The origin of the operetta was actually Paris, France where, in the 1850s, the composer Jacques Offenbach was having great success with short, one-act comedies that poked fun at the politicians, aristocrats and wealthy merchants, as well as the social mores of the day. Night after night his theatre was stormed by audiences starving for evenings of light musical entertainment. For these audiences, the opera companies in Paris were getting far too serious and pretentious for their own good and Offenbach seemed to hit on a formula that proved to be successful. Offenbach and his operettas traveled throughout Europe, and it wasn't too long before his works were also the center of attention in Vienna where young Austrian composers began to try their hand at writing similar works.

But it wasn't until 1871 that the Viennese operetta found its most natural expression in the music of Johann Strauss. Born in 1825 the young Johann was the eldest of six children. His father didn't want him to go into music: he wanted him to go into banking and stay away from the 'family business'. But under the watchful eye of his mother, he took violin and music theory lessons secretly until 1842 when his parents separated. After this Johann took formal musical instruction and eventually wound up establishing himself with his own orchestra. It wasn't long before he was his father's only rival in the composition and performance of dance music, especially the waltz.

After his father's death in 1849, his and his father's orchestras were merged into one and he became the Waltz King in the hearts of all Viennese. He was even given a royal position for his accomplishments. But it must be remembered that this was Habspurg Vienna and virtually everything was accompanied by the infectious rhythms of the waltz. And no one, not even his father, could write a waltz quite like Johann Strauss.

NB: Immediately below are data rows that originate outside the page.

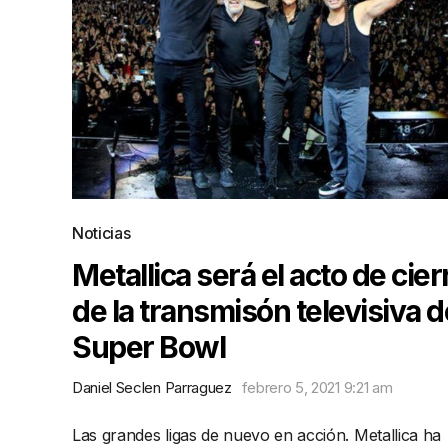
Noticias
Metallica será el acto de cier
de la transmisón televisiva d
Super Bowl
Daniel Seclen Parraguez
febrero 5, 2021 9:21 am
Las grandes ligas de nuevo en acción. Metallica ha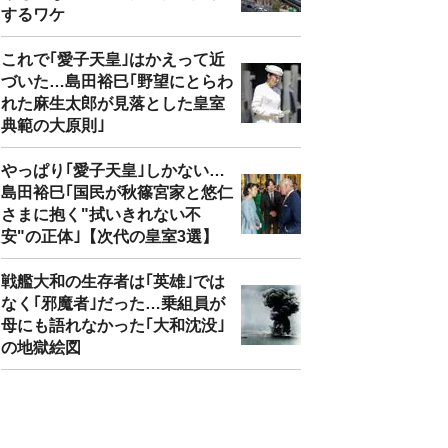
するワケ
これで｢愛子天皇｣はかえって近
づいた…島田裕巳｢野望にとらわ
れた麻生太郎が見落とした皇室
典範の大原則｣
やっぱり｢愛子天皇｣しかない…
島田裕巳｢国民が秋篠宮家と悠仁
さまに抱く"拭いきれない不
安"の正体｣【次代の皇室3選】
戦艦大和の生存者は｢英雄｣では
なく｢邪魔者｣だった…乗組員が
母にも語れなかった｢大和沈没｣
の地獄絵図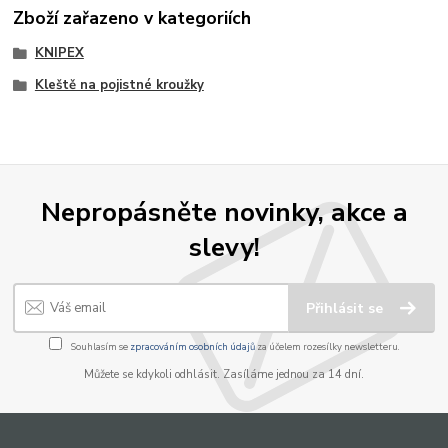
Zboží zařazeno v kategoriích
KNIPEX
Kleště na pojistné kroužky
Nepropásněte novinky, akce a
slevy!
Přihlásit se
Souhlasím se
zpracováním osobních údajů
za účelem rozesílky newsletteru.
Můžete se kdykoli odhlásit. Zasíláme jednou za 14 dní.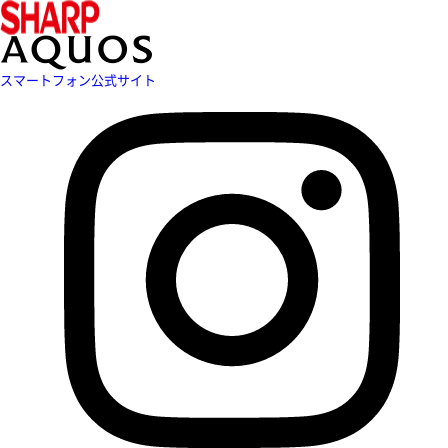
スマートフォン公式サイト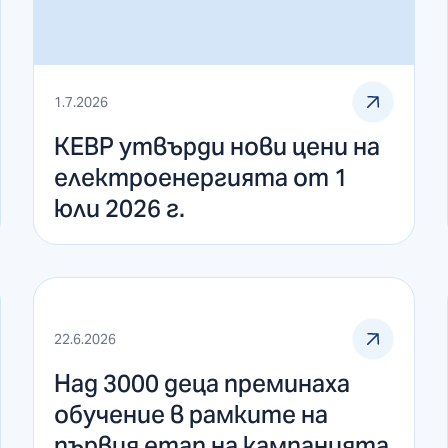
1.7.2026
КЕВР утвърди нови цени на
електроенергията от 1
юли 2026 г.
22.6.2026
Над 3000 деца преминаха
обучение в рамките на
първия етап на кампанията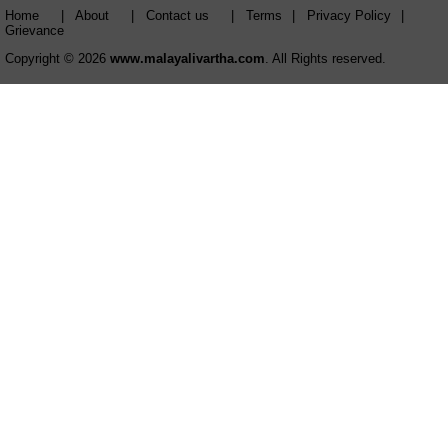
Home
|
About
|
Contact us
|
Terms
|
Privacy Policy
|
Grievance
Copyright © 2026
www.malayalivartha.com
. All Rights reserved.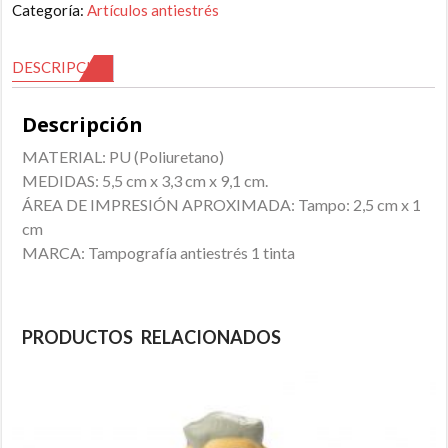
Categoría:
Artículos antiestrés
DESCRIPCIÓN
Descripción
MATERIAL: PU (Poliuretano)
MEDIDAS: 5,5 cm x 3,3 cm x 9,1 cm.
ÁREA DE IMPRESIÓN APROXIMADA: Tampo: 2,5 cm x 1
cm
MARCA: Tampografía antiestrés 1 tinta
PRODUCTOS RELACIONADOS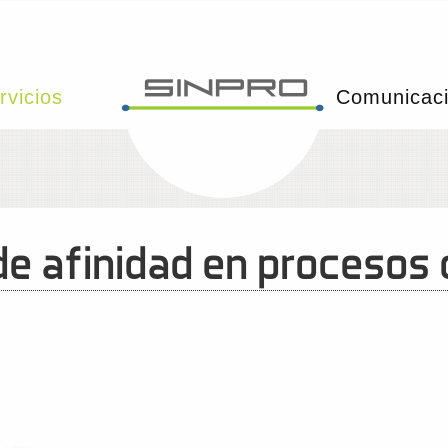
rvicios
Comunicac
 de afinidad en procesos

Like the creation of many great works of the theatre there is a lot of legend around the composition of Die Fledermaus. We do know that the composer Jacques Offenbach was a great admirer of the music of Strauss, and he told his fellow composer that his musical style could easily be adapted to the stage. Strauss was flattered but not entirely convinced. It was Strauss' wife, who was herself a singer of some importance in Vienna, who tipped the scales by secretly having words set to some of his already existing waltzes and giving them to the director of the Theater an der Wien, Max Steiner.

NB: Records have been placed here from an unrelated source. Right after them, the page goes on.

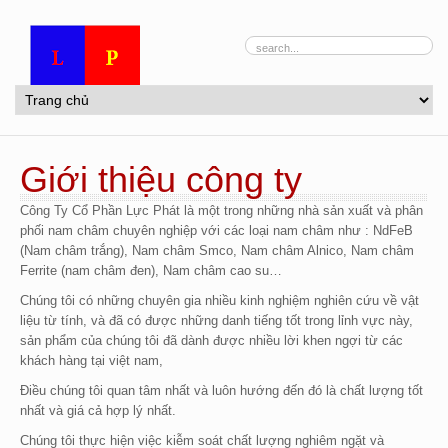
Giới thiệu công ty
Công Ty Cổ Phần Lực Phát là một trong những nhà sản xuất và phân
phối nam châm chuyên nghiệp với các loại nam châm như : NdFeB
(Nam châm trắng), Nam châm Smco, Nam châm Alnico, Nam châm
Ferrite (nam châm đen), Nam châm cao su…
Chúng tôi có những chuyên gia nhiều kinh nghiệm nghiên cứu về vật
liệu từ tính, và đã có được những danh tiếng tốt trong lỉnh vực này,
sản phẩm của chúng tôi đã dành được nhiều lời khen ngợi từ các
khách hàng tại việt nam,
Điều chúng tôi quan tâm nhất và luôn hướng đến đó là chất lượng tốt
nhất và giá cả hợp lý nhất.
Chúng tôi thực hiện việc kiễm soát chất lượng nghiêm ngặt và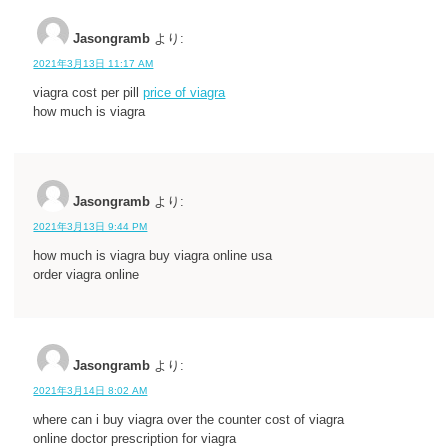
Jasongramb
より:
2021年3月13日 11:17 AM
viagra cost per pill
price of viagra
how much is viagra
Jasongramb
より:
2021年3月13日 9:44 PM
how much is viagra buy viagra online usa
order viagra online
Jasongramb
より:
2021年3月14日 8:02 AM
where can i buy viagra over the counter cost of viagra
online doctor prescription for viagra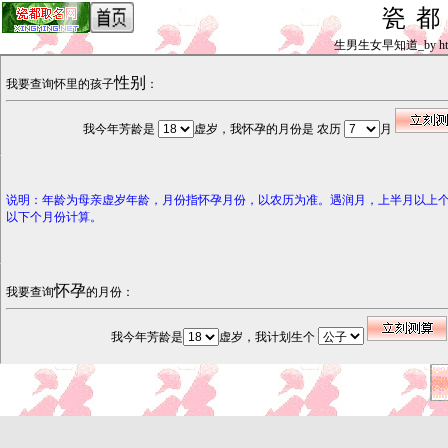
瓷
生男生女早知道_by http
性别
我要查询怀里的孩子
：
我今年芳龄是
虚岁，我怀孕的月份是 农历
月
说明：年龄为母亲虚岁年龄，月份指怀孕月份，以农历为准。遇润月，上半月以上
以下个月份计算。
怀孕
我要查询
的月份：
我今年芳龄是
虚岁，我计划生个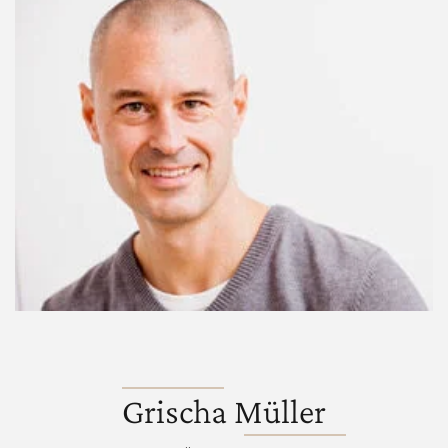
Grischa Müller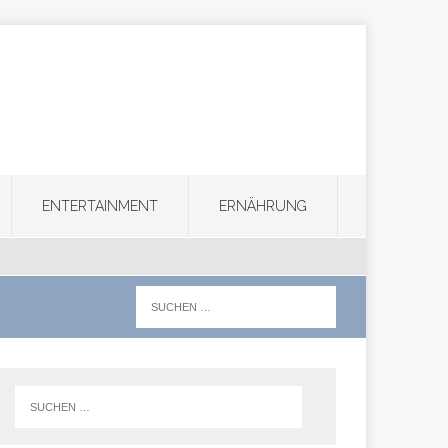
ENTERTAINMENT
ERNÄHRUNG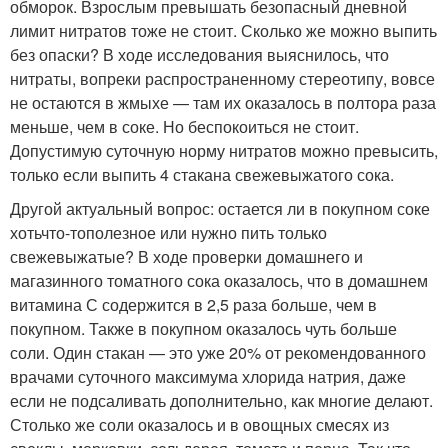
обморок. Взрослым превышать безопасный дневной
лимит нитратов тоже не стоит. Сколько же можно выпить
без опаски? В ходе исследования выяснилось, что
нитраты, вопреки распространенному стереотипу, вовсе
не остаются в жмыхе — там их оказалось в полтора раза
меньше, чем в соке. Но беспокоиться не стоит.
Допустимую суточную норму нитратов можно превысить,
только если выпить 4 стакана свежевыжатого сока.
Другой актуальный вопрос: остается ли в покупном соке
хоть
что-то
полезное или нужно пить только
свежевыжатые? В ходе проверки домашнего и
магазинного томатного сока оказалось, что в домашнем
витамина С содержится в 2,5 раза больше, чем в
покупном. Также в покупном оказалось чуть больше
соли. Один стакан — это уже 20% от рекомендованного
врачами суточного максимума хлорида натрия, даже
если не подсаливать дополнительно, как многие делают.
Столько же соли оказалось и в овощных смесях из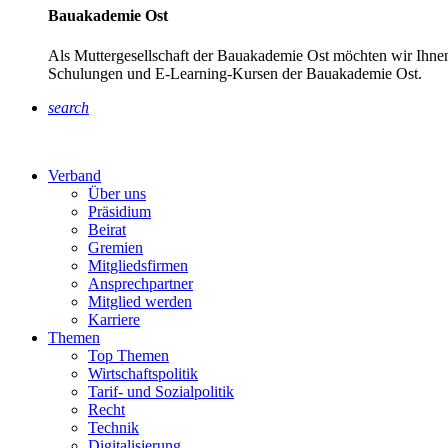
Bauakademie Ost
Als Muttergesellschaft der Bauakademie Ost möchten wir Ihnen
Schulungen und E-Learning-Kursen der Bauakademie Ost.
search
Verband
Über uns
Präsidium
Beirat
Gremien
Mitgliedsfirmen
Ansprechpartner
Mitglied werden
Karriere
Themen
Top Themen
Wirtschaftspolitik
Tarif- und Sozialpolitik
Recht
Technik
Digitalisierung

The Theater an der Wien was one of Vienna's most important theaters. Steiner was a clever producer, and sensing that he could make a lot of money by producing stage works from the pen of Vienna's most popular composer, he did his best to find poets who could do justice to his music. With these poets Strauss wrote a few early operettas, but these didn't do too well. It wasn't until the theatre director Steiner offered Strauss a text that had been discarded by Offenbach that he found the inspiration to begin Die Fledermaus. This was a play (Le réveillon) written by Offenbach's official poets, Henri Meilhac and Ludovic Halévy. Steiner handed the French original over to an experienced man of the theatre, Richard Genée, whose work with the material made the story more truly Viennese. According to legend, Strauss wrote steadily for 43 days, neglecting food and sleep until the work was finished. We now know that this is probably not true. The work was certainly outlined within a six week period, but it actually took six months before the work finally hit the stage in April, 1874.

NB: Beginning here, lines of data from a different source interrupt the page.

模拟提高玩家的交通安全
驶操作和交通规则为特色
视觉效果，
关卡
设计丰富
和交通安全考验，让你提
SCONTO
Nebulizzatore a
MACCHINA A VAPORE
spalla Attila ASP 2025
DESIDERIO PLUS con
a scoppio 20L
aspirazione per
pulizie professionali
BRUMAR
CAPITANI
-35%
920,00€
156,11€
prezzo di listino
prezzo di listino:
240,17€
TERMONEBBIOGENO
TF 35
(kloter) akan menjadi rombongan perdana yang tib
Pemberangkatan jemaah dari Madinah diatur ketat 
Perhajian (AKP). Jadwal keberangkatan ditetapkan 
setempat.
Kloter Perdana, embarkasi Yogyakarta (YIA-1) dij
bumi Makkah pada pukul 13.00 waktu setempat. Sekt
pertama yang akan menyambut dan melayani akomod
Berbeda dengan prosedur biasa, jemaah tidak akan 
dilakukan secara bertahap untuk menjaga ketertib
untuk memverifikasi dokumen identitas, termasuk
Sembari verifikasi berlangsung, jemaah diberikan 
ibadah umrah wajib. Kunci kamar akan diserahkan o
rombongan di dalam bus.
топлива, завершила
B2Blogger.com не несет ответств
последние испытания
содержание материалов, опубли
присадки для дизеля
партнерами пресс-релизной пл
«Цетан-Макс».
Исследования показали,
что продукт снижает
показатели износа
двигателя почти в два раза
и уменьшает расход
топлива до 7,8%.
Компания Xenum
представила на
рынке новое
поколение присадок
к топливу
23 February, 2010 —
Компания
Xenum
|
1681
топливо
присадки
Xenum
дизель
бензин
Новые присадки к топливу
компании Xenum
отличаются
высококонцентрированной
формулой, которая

The other myth that surrounds the first production of Die Fledermaus is that it was unsuccessful, running only 16 performances before closing. We now know that another traveling opera company was booked for the Theater an der Wien and the operetta closed out of necessity, not due to lack of popularity. Its next production was in Berlin, where it was extremely successful. Back at the Theater an der Wien for a revival later on the same year it was a runaway hit. Since then Die Fledermaus has never left the active repertory.